**A run of records**
######

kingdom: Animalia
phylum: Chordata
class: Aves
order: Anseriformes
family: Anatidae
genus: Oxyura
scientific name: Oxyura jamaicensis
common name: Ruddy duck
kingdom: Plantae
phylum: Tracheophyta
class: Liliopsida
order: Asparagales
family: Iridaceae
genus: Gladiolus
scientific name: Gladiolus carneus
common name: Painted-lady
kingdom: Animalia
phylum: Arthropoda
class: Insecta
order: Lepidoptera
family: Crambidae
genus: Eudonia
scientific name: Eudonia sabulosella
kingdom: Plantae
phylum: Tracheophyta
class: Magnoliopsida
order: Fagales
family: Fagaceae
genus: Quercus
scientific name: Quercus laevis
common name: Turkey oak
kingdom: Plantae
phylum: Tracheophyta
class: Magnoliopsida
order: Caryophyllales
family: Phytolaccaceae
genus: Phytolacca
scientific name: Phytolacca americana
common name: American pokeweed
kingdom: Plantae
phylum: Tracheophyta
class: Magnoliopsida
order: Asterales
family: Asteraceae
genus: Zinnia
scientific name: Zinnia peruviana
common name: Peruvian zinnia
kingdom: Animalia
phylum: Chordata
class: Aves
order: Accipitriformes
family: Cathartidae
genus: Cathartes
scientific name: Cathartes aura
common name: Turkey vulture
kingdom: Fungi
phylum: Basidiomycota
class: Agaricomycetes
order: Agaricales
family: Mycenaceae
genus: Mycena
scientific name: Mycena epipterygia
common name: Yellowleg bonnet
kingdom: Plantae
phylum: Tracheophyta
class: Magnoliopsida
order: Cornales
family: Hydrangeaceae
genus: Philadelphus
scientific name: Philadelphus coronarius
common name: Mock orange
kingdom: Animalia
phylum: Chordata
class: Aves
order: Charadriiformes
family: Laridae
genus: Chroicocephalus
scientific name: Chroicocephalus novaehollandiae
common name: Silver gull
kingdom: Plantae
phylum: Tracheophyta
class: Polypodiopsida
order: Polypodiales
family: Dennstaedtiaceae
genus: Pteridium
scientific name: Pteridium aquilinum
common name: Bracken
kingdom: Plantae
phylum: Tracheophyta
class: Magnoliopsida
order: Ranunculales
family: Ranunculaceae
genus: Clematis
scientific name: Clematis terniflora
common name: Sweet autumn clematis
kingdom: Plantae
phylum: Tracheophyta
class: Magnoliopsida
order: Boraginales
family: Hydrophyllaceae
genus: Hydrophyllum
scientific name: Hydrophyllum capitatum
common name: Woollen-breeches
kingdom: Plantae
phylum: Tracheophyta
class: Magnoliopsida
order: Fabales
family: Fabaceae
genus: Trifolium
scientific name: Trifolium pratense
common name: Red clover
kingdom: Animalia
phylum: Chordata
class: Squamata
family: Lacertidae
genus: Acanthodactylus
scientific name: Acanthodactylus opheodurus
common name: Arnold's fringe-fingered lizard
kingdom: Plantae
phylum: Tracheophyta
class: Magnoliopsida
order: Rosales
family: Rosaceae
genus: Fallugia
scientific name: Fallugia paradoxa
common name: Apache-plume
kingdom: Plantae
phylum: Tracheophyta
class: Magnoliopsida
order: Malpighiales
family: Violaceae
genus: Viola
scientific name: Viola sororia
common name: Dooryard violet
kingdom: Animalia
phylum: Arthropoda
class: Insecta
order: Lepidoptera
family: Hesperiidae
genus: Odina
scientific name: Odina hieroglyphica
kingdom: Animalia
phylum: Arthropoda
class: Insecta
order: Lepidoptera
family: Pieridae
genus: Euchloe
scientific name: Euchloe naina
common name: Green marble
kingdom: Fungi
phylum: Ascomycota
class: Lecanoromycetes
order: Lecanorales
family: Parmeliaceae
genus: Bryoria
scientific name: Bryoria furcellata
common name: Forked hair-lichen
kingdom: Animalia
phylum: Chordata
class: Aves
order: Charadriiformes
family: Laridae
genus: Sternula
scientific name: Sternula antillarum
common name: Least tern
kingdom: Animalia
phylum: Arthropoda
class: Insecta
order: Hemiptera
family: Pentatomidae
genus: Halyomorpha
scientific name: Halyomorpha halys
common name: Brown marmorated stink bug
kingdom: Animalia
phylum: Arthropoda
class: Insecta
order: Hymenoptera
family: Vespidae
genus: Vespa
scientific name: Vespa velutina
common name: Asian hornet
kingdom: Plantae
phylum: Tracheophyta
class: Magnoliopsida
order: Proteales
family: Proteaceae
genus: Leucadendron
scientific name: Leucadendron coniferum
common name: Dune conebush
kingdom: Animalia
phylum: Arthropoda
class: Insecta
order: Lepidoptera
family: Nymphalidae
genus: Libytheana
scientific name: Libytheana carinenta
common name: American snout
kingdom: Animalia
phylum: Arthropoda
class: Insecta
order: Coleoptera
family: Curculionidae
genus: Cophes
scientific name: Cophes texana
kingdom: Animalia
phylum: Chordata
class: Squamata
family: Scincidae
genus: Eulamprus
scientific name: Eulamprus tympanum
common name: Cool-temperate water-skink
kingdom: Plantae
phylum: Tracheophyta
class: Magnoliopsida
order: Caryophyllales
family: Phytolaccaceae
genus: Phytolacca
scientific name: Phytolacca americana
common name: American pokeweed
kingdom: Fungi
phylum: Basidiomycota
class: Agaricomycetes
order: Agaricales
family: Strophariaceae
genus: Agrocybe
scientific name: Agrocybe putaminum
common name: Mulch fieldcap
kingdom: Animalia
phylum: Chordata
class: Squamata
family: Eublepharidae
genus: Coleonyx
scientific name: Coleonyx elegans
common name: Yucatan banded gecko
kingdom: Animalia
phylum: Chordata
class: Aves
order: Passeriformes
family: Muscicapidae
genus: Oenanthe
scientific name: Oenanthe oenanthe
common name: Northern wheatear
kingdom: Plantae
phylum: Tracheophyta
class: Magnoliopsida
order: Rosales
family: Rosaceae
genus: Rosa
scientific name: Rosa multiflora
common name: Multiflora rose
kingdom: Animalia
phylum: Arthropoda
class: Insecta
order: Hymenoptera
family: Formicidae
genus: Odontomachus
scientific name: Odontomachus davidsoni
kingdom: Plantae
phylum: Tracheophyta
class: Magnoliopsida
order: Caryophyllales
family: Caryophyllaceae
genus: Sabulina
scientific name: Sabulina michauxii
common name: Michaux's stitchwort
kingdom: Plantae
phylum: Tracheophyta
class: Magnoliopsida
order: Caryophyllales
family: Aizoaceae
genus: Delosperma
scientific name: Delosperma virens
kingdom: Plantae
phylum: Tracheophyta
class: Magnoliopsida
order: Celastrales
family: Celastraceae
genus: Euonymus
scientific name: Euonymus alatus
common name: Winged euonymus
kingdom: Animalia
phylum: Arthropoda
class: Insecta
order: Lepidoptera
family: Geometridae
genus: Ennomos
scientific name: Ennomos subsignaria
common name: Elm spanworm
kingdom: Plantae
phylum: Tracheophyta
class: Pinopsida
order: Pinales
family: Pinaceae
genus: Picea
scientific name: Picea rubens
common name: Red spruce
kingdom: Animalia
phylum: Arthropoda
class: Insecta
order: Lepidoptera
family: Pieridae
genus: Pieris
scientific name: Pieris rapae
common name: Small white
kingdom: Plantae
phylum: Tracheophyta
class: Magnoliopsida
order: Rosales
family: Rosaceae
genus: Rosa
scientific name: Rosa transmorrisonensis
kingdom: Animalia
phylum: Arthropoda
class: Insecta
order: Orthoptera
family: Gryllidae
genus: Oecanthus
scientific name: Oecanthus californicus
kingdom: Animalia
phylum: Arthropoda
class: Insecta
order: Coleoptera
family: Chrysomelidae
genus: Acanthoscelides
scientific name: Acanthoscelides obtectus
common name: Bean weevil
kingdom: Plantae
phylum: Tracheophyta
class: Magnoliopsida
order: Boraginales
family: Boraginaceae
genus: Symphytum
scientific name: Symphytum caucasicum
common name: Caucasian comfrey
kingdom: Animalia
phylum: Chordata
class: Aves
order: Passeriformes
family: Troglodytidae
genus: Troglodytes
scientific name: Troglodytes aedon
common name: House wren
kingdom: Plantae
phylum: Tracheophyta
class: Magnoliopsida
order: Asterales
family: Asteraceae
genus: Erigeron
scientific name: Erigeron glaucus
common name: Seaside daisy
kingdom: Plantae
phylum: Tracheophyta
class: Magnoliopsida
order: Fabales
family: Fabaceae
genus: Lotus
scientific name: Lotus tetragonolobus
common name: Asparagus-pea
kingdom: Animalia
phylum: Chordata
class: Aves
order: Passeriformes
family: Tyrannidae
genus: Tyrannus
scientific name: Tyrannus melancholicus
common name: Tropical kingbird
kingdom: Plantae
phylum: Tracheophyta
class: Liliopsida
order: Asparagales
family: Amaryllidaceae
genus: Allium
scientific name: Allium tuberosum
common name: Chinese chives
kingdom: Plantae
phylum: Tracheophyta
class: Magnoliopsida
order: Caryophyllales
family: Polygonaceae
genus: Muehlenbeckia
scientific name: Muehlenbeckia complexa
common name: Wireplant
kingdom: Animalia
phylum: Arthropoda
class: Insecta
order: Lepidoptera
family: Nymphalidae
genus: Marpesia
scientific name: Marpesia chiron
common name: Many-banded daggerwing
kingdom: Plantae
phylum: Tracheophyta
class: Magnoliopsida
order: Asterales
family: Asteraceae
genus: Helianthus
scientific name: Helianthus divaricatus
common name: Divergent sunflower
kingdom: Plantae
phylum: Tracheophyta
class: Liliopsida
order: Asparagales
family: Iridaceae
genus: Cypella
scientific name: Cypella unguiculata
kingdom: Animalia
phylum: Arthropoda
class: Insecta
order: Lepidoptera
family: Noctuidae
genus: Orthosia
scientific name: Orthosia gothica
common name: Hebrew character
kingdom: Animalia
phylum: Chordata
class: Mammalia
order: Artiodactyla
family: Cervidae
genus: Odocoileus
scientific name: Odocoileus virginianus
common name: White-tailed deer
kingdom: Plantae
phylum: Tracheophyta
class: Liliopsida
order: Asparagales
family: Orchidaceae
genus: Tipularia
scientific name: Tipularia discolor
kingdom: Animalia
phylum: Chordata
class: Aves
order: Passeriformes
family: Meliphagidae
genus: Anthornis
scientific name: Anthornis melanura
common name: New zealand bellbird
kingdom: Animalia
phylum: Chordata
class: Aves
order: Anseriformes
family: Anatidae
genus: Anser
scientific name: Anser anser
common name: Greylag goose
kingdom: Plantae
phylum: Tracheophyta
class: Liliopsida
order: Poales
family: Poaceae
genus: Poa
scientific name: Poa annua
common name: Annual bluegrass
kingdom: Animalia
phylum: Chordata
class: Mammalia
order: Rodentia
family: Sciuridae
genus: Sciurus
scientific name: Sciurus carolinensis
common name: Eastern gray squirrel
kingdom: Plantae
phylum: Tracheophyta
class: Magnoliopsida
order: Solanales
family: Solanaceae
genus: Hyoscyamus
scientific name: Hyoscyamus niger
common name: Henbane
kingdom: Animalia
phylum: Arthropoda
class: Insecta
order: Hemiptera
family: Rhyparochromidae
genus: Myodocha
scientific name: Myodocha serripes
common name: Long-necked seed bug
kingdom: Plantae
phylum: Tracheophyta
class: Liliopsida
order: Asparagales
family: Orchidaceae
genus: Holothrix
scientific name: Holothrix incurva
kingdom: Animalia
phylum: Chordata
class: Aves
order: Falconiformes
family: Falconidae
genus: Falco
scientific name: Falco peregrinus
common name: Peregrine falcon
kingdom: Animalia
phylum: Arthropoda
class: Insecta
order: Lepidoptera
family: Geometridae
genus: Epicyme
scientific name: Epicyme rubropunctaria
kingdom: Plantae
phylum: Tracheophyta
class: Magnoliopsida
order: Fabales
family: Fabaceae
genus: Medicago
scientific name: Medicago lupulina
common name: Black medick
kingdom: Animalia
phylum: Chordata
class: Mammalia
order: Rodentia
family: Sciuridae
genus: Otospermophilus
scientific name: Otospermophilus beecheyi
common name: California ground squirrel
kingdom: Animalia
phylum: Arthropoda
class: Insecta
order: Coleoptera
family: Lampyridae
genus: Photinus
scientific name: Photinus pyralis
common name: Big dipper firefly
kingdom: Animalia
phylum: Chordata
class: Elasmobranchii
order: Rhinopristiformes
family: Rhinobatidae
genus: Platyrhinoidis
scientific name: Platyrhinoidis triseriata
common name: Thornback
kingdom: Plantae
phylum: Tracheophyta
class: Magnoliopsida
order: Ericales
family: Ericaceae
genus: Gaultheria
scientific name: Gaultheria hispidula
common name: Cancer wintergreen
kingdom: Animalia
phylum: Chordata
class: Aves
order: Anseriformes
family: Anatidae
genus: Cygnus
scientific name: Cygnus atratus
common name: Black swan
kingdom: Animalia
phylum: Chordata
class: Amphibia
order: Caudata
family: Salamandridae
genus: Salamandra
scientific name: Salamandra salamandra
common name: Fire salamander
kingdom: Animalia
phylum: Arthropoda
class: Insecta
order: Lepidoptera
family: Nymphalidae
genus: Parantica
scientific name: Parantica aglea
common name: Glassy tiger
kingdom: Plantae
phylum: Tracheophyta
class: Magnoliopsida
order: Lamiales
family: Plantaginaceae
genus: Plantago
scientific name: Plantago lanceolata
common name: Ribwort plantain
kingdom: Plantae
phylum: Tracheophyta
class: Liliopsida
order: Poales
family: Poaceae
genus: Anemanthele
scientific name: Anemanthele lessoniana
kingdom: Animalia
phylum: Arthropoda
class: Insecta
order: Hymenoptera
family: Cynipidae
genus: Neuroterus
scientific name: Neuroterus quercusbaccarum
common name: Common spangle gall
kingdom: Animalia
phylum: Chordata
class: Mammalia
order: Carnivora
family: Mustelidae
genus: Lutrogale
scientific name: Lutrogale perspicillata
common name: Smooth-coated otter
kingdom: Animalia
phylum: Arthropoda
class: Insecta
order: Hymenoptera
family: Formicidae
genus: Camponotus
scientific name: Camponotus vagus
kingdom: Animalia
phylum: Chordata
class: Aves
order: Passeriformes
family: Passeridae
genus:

######

**Exercise instructions**
Put the lines from the start of the records up to and including the line containing "scientific name: Zinnia peruviana" into a numbered list, leaving out blank lines.

**Output of the task**
1. kingdom: Animalia
2. phylum: Chordata
3. class: Aves
4. order: Anseriformes
5. family: Anatidae
6. genus: Oxyura
7. scientific name: Oxyura jamaicensis
8. common name: Ruddy duck
9. kingdom: Plantae
10. phylum: Tracheophyta
11. class: Liliopsida
12. order: Asparagales
13. family: Iridaceae
14. genus: Gladiolus
15. scientific name: Gladiolus carneus
16. common name: Painted-lady
17. kingdom: Animalia
18. phylum: Arthropoda
19. class: Insecta
20. order: Lepidoptera
21. family: Crambidae
22. genus: Eudonia
23. scientific name: Eudonia sabulosella
24. kingdom: Plantae
25. phylum: Tracheophyta
26. class: Magnoliopsida
27. order: Fagales
28. family: Fagaceae
29. genus: Quercus
30. scientific name: Quercus laevis
31. common name: Turkey oak
32. kingdom: Plantae
33. phylum: Tracheophyta
34. class: Magnoliopsida
35. order: Caryophyllales
36. family: Phytolaccaceae
37. genus: Phytolacca
38. scientific name: Phytolacca americana
39. common name: American pokeweed
40. kingdom: Plantae
41. phylum: Tracheophyta
42. class: Magnoliopsida
43. order: Asterales
44. family: Asteraceae
45. genus: Zinnia
46. scientific name: Zinnia peruviana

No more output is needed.